If you use programs like Macromedia Dreamweaver only in its WYSIWG or
"design" mode and rarely touch the
markup in "code" view, you might
have trouble getting the most out of this book right away. To get an
introduction to coding HTML directly, look into Learning
Web Design (O'Reilly).
While WYSWIYG tools allow for CSS-enabled designs, some of the tools
have not caught up with some of the unorthodox approaches recommended
in this book and might cause some trouble if you attempt to implement
them by editing solely in WYSIWG mode. To benefit from this book, you
must be able to edit HTML and CSS by hand. Some of the code in this
book can be recreated using dialog-box-driven web page building
applications, but you may run into some problems along the way.

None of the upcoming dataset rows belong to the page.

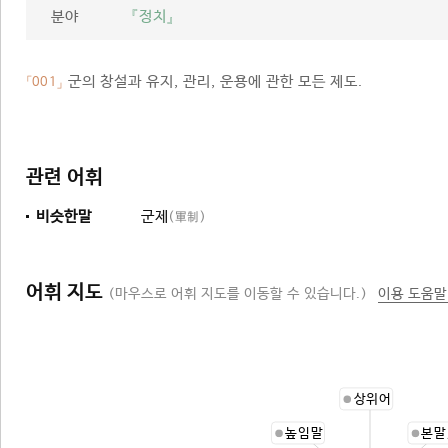
분야
『정치』
군의 창설과 유지, 관리, 운용에 관한 모든 제도.
「001」
관련 어휘
비슷한말
군제
(軍制)
어휘 지도
(마우스로 어휘 지도를 이동할 수 있습니다.)
이용 도움말
상위어
높임말
본말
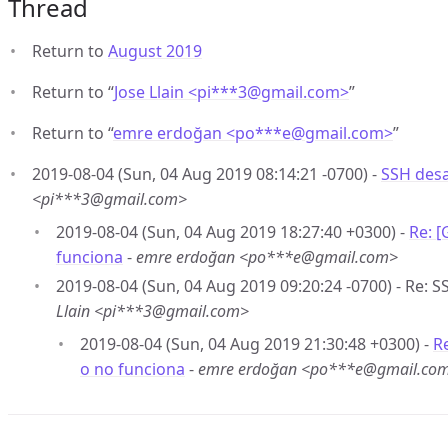
Thread
Return to
August 2019
Return to “
Jose Llain <pi***3
@
gmail.com>
”
Return to “
emre erdoğan <po***e
@
gmail.com>
”
2019-08-04 (Sun, 04 Aug 2019 08:14:21 -0700) -
SSH desa
<pi***3@gmail.com>
2019-08-04 (Sun, 04 Aug 2019 18:27:40 +0300) -
Re: 
funciona
-
emre erdoğan <po***e@gmail.com>
2019-08-04 (Sun, 04 Aug 2019 09:20:24 -0700) - Re: 
Llain <pi***3@gmail.com>
2019-08-04 (Sun, 04 Aug 2019 21:30:48 +0300) -
R
o no funciona
-
emre erdoğan <po***e@gmail.co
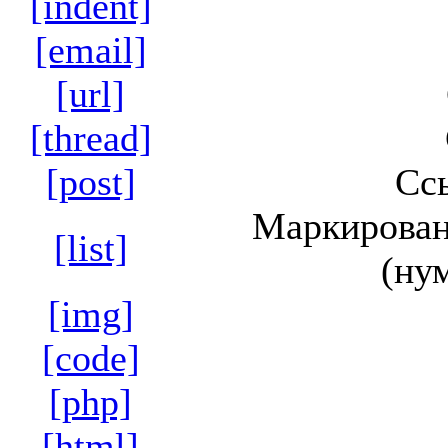
[indent]
[email]
[url]
[thread]
[post]
Сс
Маркирован
[list]
(ну
[img]
[code]
[php]
[html]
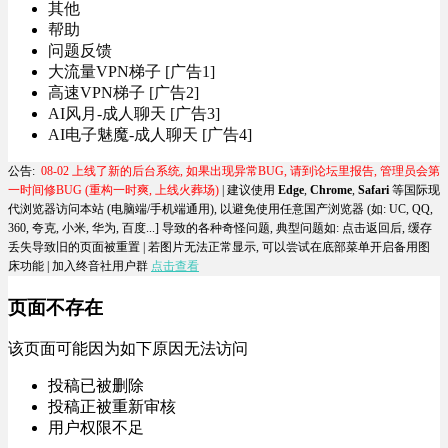
其他
帮助
问题反馈
大流量VPN梯子 [广告1]
高速VPN梯子 [广告2]
AI风月-成人聊天 [广告3]
AI电子魅魔-成人聊天 [广告4]
公告:
08-02 上线了新的后台系统, 如果出现异常BUG, 请到论坛里报告, 管理员会第
一时间修BUG (重构一时爽, 上线火葬场)
| 建议使用
Edge
,
Chrome
,
Safari
等国际现
代浏览器访问本站 (电脑端/手机端通用), 以避免使用任意国产浏览器 (如: UC, QQ,
360, 夸克, 小米, 华为, 百度...] 导致的各种奇怪问题, 典型问题如:
点击返回后, 缓存
丢失导致旧的页面被重置
| 若图片无法正常显示, 可以尝试在底部菜单开启备用图
床功能 |
加入终音社用户群
点击查看
页面不存在
该页面可能因为如下原因无法访问
投稿已被删除
投稿正被重新审核
用户权限不足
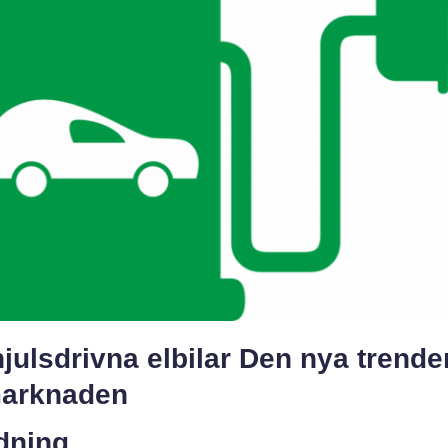
julsdrivna elbilar Den nya trende
marknaden
dning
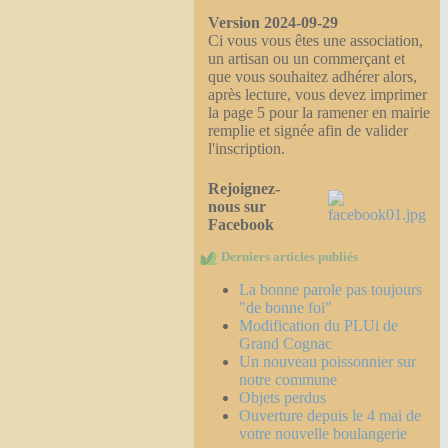
Version 2024-09-29
Ci vous vous êtes une association,
un artisan ou un commerçant et
que vous souhaitez adhérer alors,
après lecture, vous devez imprimer
la page 5 pour la ramener en mairie
remplie et signée afin de valider
l'inscription.
Rejoignez-
nous sur
Facebook
Derniers articles publiés
La bonne parole pas toujours
"de bonne foi"
Modification du PLUi de
Grand Cognac
Un nouveau poissonnier sur
notre commune
Objets perdus
Ouverture depuis le 4 mai de
votre nouvelle boulangerie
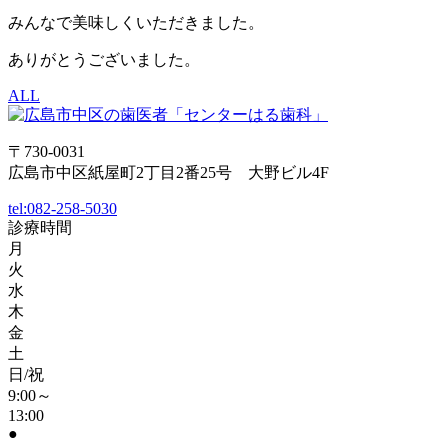
みんなで美味しくいただきました。
ありがとうございました。
ALL
〒730-0031
広島市中区紙屋町2丁目2番25号 大野ビル4F
tel:
082-258-5030
診療時間
月
火
水
木
金
土
日/祝
9:00～
13:00
●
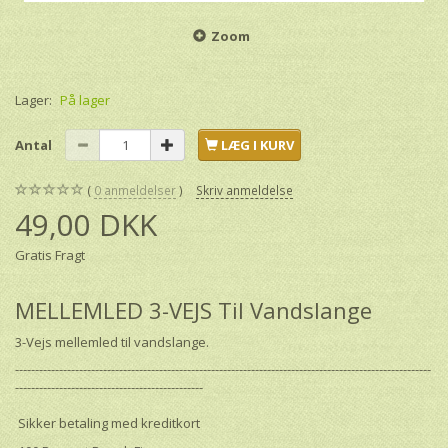
Zoom
Lager:
På lager
Antal
LÆG I KURV
0
anmeldelser
Skriv anmeldelse
49,00 DKK
Gratis Fragt
MELLEMLED 3-VEJS Til Vandslange
3-Vejs mellemled til vandslange.
--------------------------------------------------------------------------------------------------------
-----------------------------------------------
Sikker betaling med kreditkort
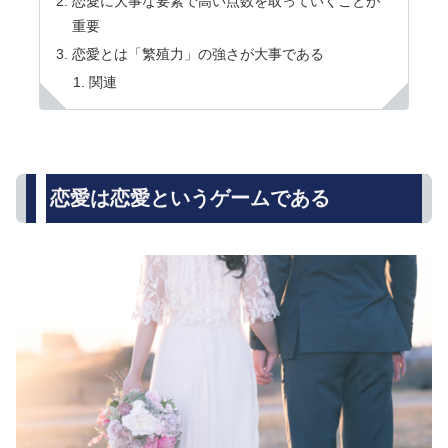
恋愛に大事な要素で高い点数を取っていくことが
重要
恋愛とは「繁殖力」の強さが大事である
関連
恋愛は恋愛というゲームである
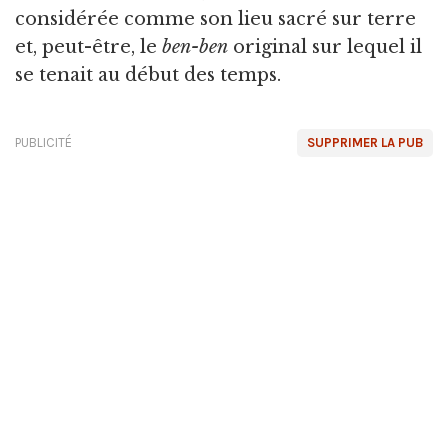
considérée comme son lieu sacré sur terre
et, peut-être, le
ben-ben
original sur lequel il
se tenait au début des temps.
PUBLICITÉ
SUPPRIMER LA PUB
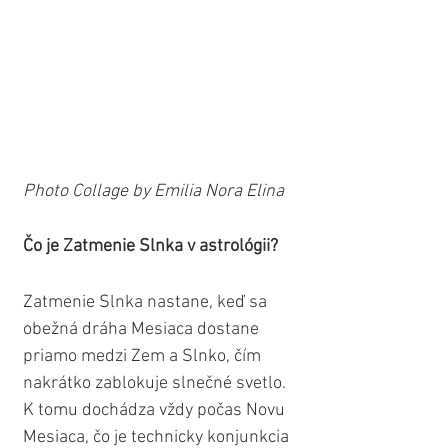
Photo Collage by Emilia Nora Elina
Čo je Zatmenie Slnka v astrológii?
Zatmenie Slnka nastane, keď sa 
obežná dráha Mesiaca dostane 
priamo medzi Zem a Slnko, čím 
nakrátko zablokuje slnečné svetlo. 
K tomu dochádza vždy počas Novu 
Mesiaca, čo je technicky konjunkcia 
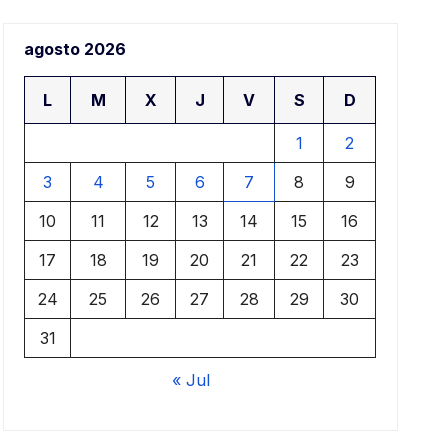
a
agosto 2026
a
L
M
X
J
V
S
D
1
2
3
4
5
6
7
8
9
10
11
12
13
14
15
16
17
18
19
20
21
22
23
24
25
26
27
28
29
30
31
« Jul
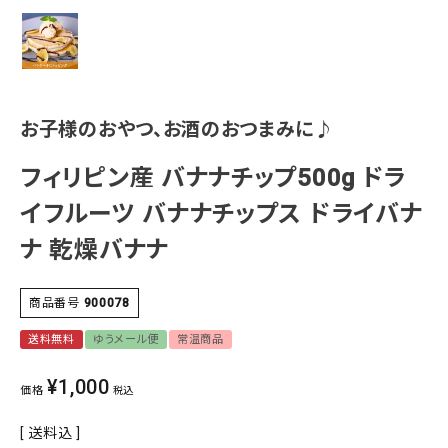
お子様のおやつ、お酒のおつまみに♪
フィリピン産 バナナチップ500g ドラ
イフルーツ バナナチップス ドライバナ
ナ 乾燥バナナ
商品番号
900078
送料無料
ゆうメール便
常温商品
¥
1,000
価格
税込
送料込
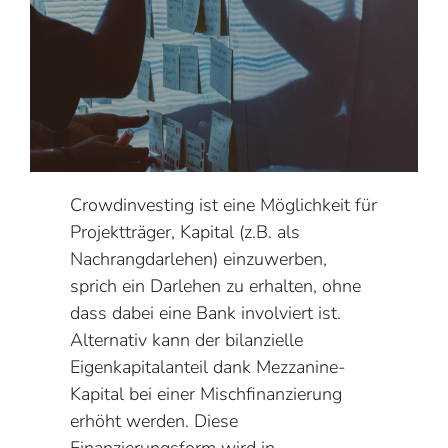
Crowdinvesting ist eine Möglichkeit für
Projektträger, Kapital (z.B. als
Nachrangdarlehen) einzuwerben,
sprich ein Darlehen zu erhalten, ohne
dass dabei eine Bank involviert ist.
Alternativ kann der bilanzielle
Eigenkapitalanteil dank Mezzanine-
Kapital bei einer Mischfinanzierung
erhöht werden. Diese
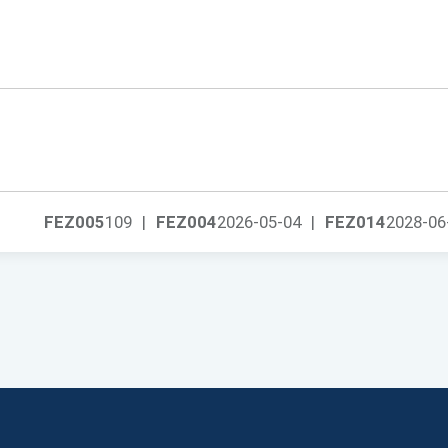
FEZ005
109
|
FEZ004
2026-05-04
|
FEZ014
2028-06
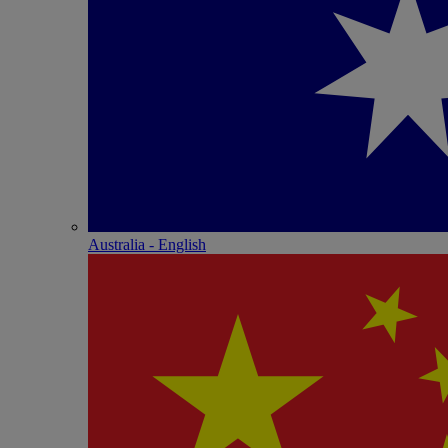
Australia - English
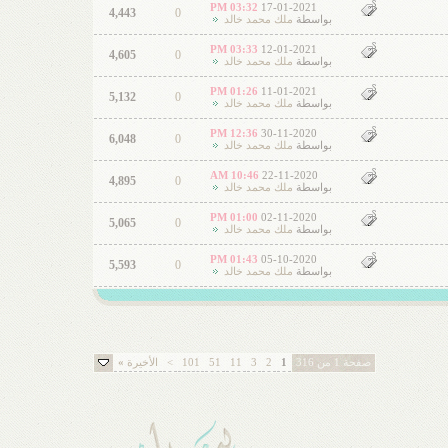
03:32 PM
17-01-2021
4,443
0
بواسطة
ملك محمد خالد
03:33 PM
12-01-2021
4,605
0
بواسطة
ملك محمد خالد
01:26 PM
11-01-2021
5,132
0
بواسطة
ملك محمد خالد
12:36 PM
30-11-2020
6,048
0
بواسطة
ملك محمد خالد
10:46 AM
22-11-2020
4,895
0
بواسطة
ملك محمد خالد
01:00 PM
02-11-2020
5,065
0
بواسطة
ملك محمد خالد
01:43 PM
05-10-2020
5,593
0
بواسطة
ملك محمد خالد
صفحة 1 من 316
1
2
3
11
51
101
>
الأخيرة
»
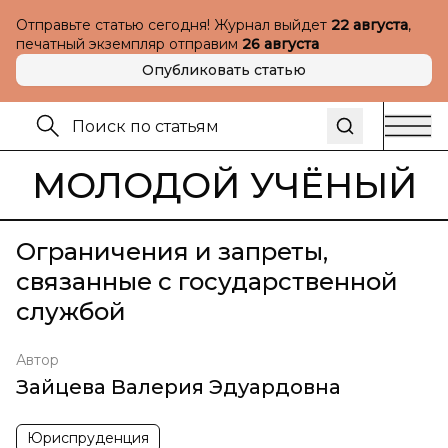
Отправьте статью сегодня! Журнал выйдет
22 августа
,
печатный экземпляр отправим
26 августа
Опубликовать статью
МОЛОДОЙ УЧЁНЫЙ
Ограничения и запреты,
связанные с государственной
службой
Автор
Зайцева Валерия Эдуардовна
Юриспруденция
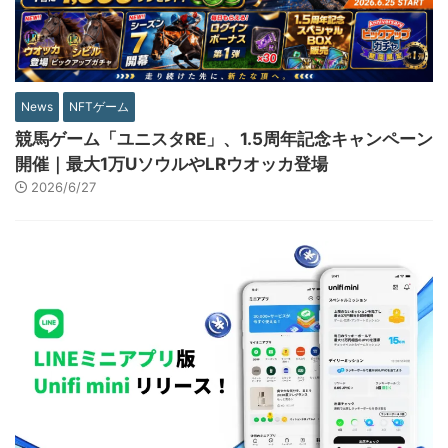
News
NFTゲーム
競馬ゲーム「ユニスタRE」、1.5周年記念キャンペーン
開催｜最大1万UソウルやLRウオッカ登場
2026/6/27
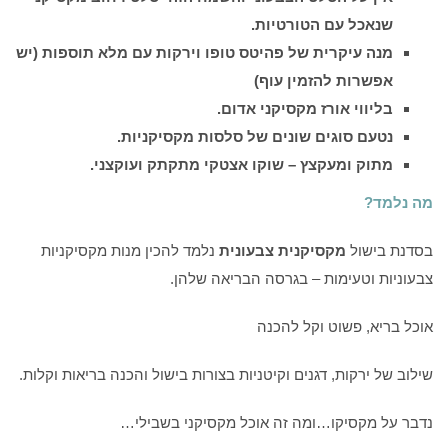
שנאכל עם הטורטיות.
מנה עיקרית של פהיטס טופו וירקות עם מלא תוספות (יש
אפשרות להזמין עוף)
בליווי אורז מקסיקני אדום.
נטעם סוגים שונים של סלסות מקסיקניות.
מתוק ומעקצץ – שוקו אצטקי מתקתק ועוקצני.
מה נלמד?
בסדנת בישול
מקסיקנית צבעונית
נלמד להכין מנות מקסיקניות
צבעוניות וטעימות – בגרסה הבריאה שלהן.
אוכל בריא, פשוט וקל להכנה
שילוב של ירקות, דגנים וקיטניות בצורות בישול והכנה בריאות וקלות.
נדבר על מקסיקו…ומה זה אוכל מקסיקני בשבילי…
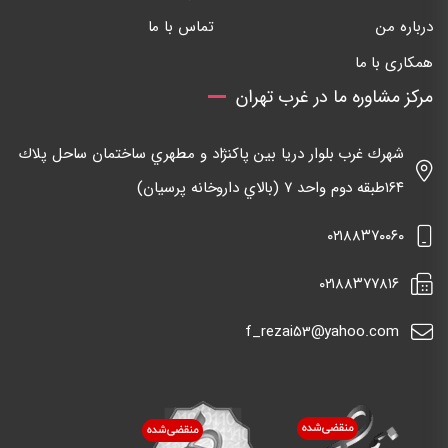
درباره من
تماس با ما
همکاری با ما
مرکز مشاوره ما در غرب تهران
شهرك غرب بلوار دريا بين پاكنژاد و مطهري ساختمان ساحل پلاك
١٦٤طبقه دوم واحد ٧ (بالاي داروخانه پرسيان)
٠٢١٨٨٣٧٠٠٦٠
٠٢١٨٨٣٧٧٨١٦
f_rezai53@yahoo.com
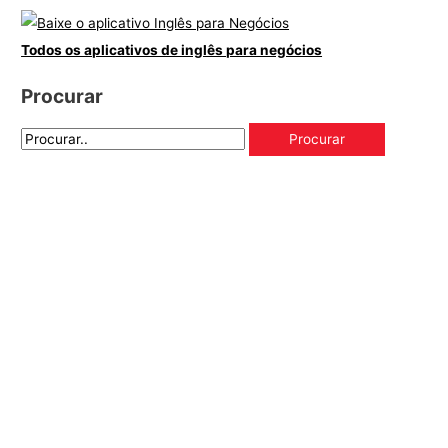
Todos os aplicativos de inglês para negócios
Procurar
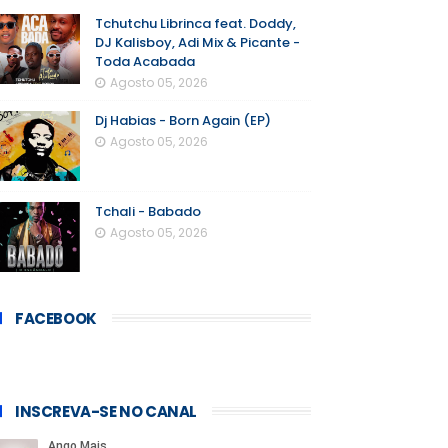
Tchutchu Librinca feat. Doddy,
DJ Kalisboy, Adi Mix & Picante -
Toda Acabada
Agosto 05, 2026
Dj Habias - Born Again (EP)
Agosto 05, 2026
Tchali - Babado
Agosto 05, 2026
FACEBOOK
INSCREVA-SE NO CANAL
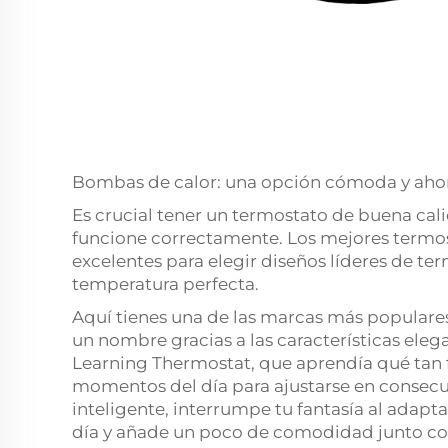
Bombas de calor: una opción cómoda y ahor
Es crucial tener un termostato de buena ca
funcione correctamente. Los mejores termo
excelentes para elegir diseños líderes de te
temperatura perfecta.
Aquí tienes una de las marcas más populares
un nombre gracias a las características eleg
Learning Thermostat, que aprendía qué tan fr
momentos del día para ajustarse en consecu
inteligente, interrumpe tu fantasía al adapta
día y añade un poco de comodidad junto co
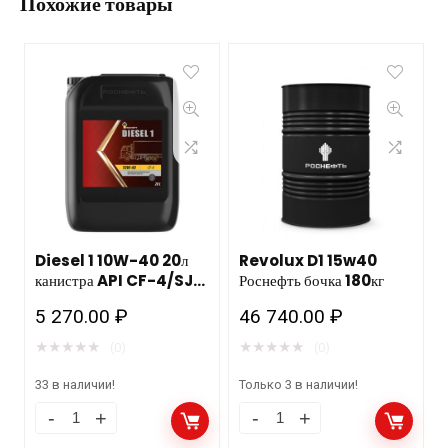
Похожие товары
Diesel 1 10W-40 20л
Revolux D1 15w40
канистра API CF-4/SJ
Роснефть бочка 180кг
РОСНЕФТЬ НЗМП
5 270.00
₽
46 740.00
₽
★
★
★
★
★
★
★
★
★
★
(0)
(0)
33 в наличии!
Только 3 в наличии!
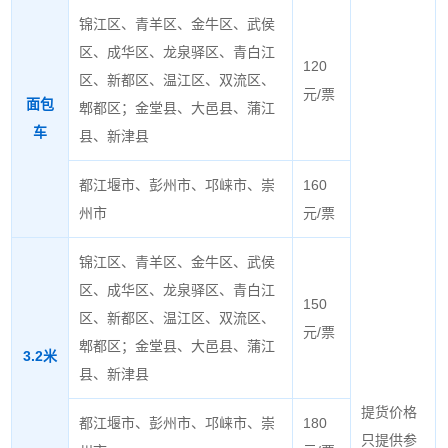
锦江区、青羊区、金牛区、武侯
区、成华区、龙泉驿区、青白江
120
区、新都区、温江区、双流区、
元/票
面包
郫都区；金堂县、大邑县、蒲江
车
县、新津县
都江堰市、彭州市、邛崃市、崇
160
州市
元/票
锦江区、青羊区、金牛区、武侯
区、成华区、龙泉驿区、青白江
150
区、新都区、温江区、双流区、
元/票
郫都区；金堂县、大邑县、蒲江
3.2米
县、新津县
提货价格
都江堰市、彭州市、邛崃市、崇
180
只提供参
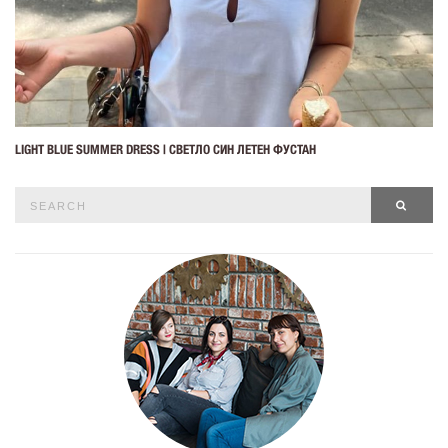
LIGHT BLUE SUMMER DRESS | СВЕТЛО СИН ЛЕТЕН ФУСТАН
Search
SEAR
for:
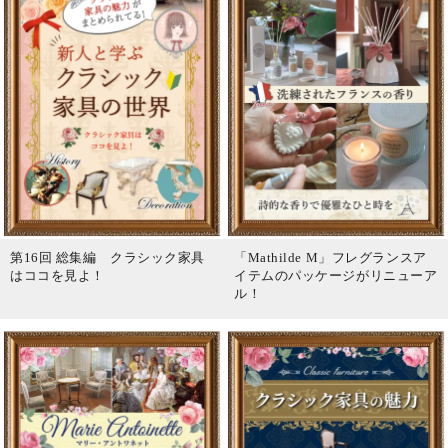
第16回 総集編 クラシック家具
「Mathilde M」フレグランスア
はココを見よ！
イテムのパッケージがリニューア
ル！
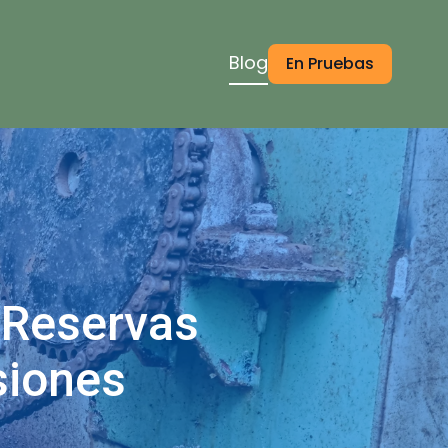
Blog
En Pruebas
 Reservas
siones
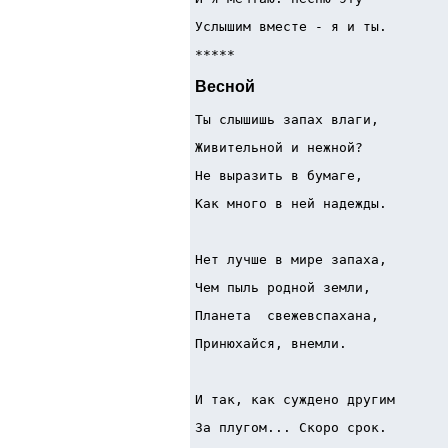
Услышим вместе - я и ты.
***** 
Весной
Ты слышишь запах влаги, 
Живительной и нежной? 
Не выразить в бумаге, 
Как много в ней надежды. 
Нет лучше в мире запаха, 
Чем пыль родной земли, 
Планета  свежевспахана, 
Принюхайся, внемли. 
И так, как суждено другим
За плугом... Скоро срок.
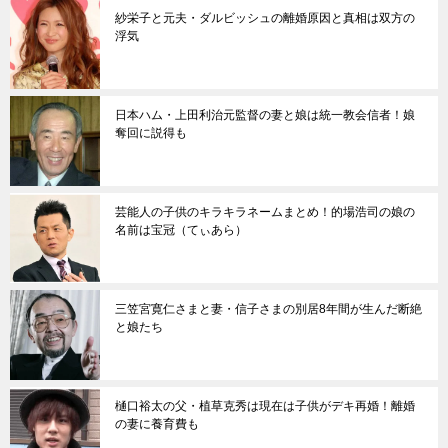
紗栄子と元夫・ダルビッシュの離婚原因と真相は双方の
浮気
日本ハム・上田利治元監督の妻と娘は統一教会信者！娘
奪回に説得も
芸能人の子供のキラキラネームまとめ！的場浩司の娘の
名前は宝冠（てぃあら）
三笠宮寛仁さまと妻・信子さまの別居8年間が生んだ断絶
と娘たち
樋口裕太の父・植草克秀は現在は子供がデキ再婚！離婚
の妻に養育費も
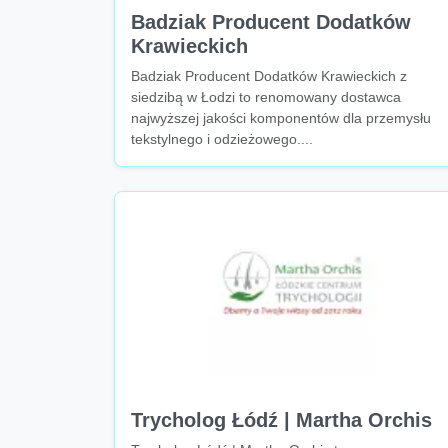
Badziak Producent Dodatków
Krawieckich
Badziak Producent Dodatków Krawieckich z
siedzibą w Łodzi to renomowany dostawca
najwyższej jakości komponentów dla przemysłu
tekstylnego i odzieżowego....
Trycholog Łódź | Martha Orchis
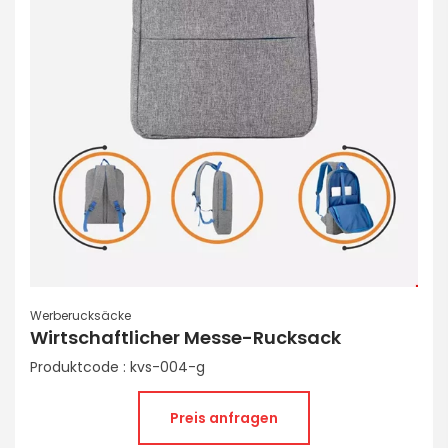
Werberucksäcke
Wirtschaftlicher Messe-Rucksack
Produktcode : kvs-004-g
Preis anfragen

The solutions in this book are geared for modern browsers with
version numbers of 5 or greater. Whenever possible, there is mention
of when a technique might cause problems in Version 5 or higher
browsers. While there is a chapter on hacks and workarounds to hide
style sheets from browsers with poor implementations of the complete
CSS specification, this book makes no assurances that the reader is
going create pixel-perfect designs in every browser. Even with
traditional web design methods from the 90s, this has never been the
case. Unfortunately, that's the nature of
cross-platform, cross-browser web design.